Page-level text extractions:
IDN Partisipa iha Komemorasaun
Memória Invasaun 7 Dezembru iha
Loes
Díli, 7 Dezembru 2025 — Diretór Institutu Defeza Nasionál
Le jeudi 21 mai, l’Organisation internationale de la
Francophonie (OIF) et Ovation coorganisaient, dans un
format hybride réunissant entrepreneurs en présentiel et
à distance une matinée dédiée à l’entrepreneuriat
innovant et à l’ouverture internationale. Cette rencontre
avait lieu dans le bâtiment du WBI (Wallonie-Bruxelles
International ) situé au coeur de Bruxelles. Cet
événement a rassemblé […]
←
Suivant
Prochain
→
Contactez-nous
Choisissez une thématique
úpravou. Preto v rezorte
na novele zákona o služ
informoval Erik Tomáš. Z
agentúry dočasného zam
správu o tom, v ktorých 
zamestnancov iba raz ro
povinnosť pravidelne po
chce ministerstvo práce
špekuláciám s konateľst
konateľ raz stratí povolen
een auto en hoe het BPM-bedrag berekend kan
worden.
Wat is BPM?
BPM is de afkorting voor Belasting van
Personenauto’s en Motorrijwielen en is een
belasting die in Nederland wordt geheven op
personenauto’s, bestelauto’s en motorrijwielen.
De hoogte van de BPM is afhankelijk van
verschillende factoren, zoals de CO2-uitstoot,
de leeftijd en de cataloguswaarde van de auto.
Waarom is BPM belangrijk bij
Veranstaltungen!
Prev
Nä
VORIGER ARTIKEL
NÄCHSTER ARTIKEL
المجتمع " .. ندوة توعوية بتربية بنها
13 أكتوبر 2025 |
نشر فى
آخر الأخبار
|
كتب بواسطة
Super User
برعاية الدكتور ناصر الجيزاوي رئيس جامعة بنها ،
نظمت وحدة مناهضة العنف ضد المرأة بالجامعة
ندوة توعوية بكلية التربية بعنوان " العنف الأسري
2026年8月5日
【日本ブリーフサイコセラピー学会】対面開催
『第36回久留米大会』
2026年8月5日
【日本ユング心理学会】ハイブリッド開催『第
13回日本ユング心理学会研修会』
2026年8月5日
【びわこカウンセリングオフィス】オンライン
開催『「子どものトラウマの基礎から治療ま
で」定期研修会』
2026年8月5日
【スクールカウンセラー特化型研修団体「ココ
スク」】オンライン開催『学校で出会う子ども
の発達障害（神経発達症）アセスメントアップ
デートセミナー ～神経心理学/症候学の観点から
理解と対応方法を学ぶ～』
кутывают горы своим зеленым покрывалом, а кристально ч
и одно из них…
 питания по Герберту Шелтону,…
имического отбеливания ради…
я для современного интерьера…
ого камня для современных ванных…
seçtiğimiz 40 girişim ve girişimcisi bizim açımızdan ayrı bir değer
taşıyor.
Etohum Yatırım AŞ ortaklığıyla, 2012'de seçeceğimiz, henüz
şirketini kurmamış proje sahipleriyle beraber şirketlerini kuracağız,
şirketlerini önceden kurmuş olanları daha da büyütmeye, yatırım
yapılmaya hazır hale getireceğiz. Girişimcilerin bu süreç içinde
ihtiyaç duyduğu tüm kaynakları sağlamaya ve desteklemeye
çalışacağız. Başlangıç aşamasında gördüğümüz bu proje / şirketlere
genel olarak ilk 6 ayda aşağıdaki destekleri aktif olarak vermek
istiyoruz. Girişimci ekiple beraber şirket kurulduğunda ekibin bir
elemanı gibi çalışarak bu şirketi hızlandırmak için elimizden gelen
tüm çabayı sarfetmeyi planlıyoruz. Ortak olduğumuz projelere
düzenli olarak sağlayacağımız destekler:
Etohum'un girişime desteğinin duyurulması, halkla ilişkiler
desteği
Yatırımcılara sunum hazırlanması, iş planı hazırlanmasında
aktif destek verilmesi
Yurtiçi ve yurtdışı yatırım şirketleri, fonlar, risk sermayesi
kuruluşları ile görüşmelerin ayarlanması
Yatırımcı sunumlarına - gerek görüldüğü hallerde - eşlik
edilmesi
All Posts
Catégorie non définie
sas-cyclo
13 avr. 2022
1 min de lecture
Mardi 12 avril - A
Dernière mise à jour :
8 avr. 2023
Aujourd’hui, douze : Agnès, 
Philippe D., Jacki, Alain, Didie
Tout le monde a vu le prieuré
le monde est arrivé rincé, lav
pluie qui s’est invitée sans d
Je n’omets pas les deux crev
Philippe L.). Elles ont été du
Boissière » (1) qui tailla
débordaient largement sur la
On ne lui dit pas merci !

REQUIRED WORK: Which lines of the data contain the string "توعوية"? Copy each one.

RESULT OF THE TASK:
المجتمع " .. ندوة توعوية بتربية بنها
ندوة توعوية بكلية التربية بعنوان " العنف الأسري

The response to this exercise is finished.